> **DATA TO PROCESS**:
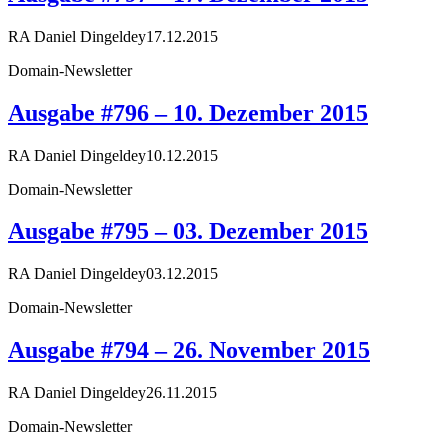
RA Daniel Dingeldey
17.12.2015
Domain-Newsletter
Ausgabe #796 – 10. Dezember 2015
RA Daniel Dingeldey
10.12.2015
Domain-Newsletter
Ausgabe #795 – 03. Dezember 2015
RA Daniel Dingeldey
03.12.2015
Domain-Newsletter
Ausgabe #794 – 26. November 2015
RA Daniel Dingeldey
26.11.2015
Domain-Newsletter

...

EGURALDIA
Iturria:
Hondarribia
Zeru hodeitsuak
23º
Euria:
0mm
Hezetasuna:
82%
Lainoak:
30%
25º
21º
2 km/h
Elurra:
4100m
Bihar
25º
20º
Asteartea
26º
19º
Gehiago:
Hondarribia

> **WORK ORDER**: Which lines in the records contain the word "Dezember"? Collect each of them in full, treating uppercase and lowercase as different.

> **OUTPUT OF THE TASK**:
Ausgabe #796 – 10. Dezember 2015
Ausgabe #795 – 03. Dezember 2015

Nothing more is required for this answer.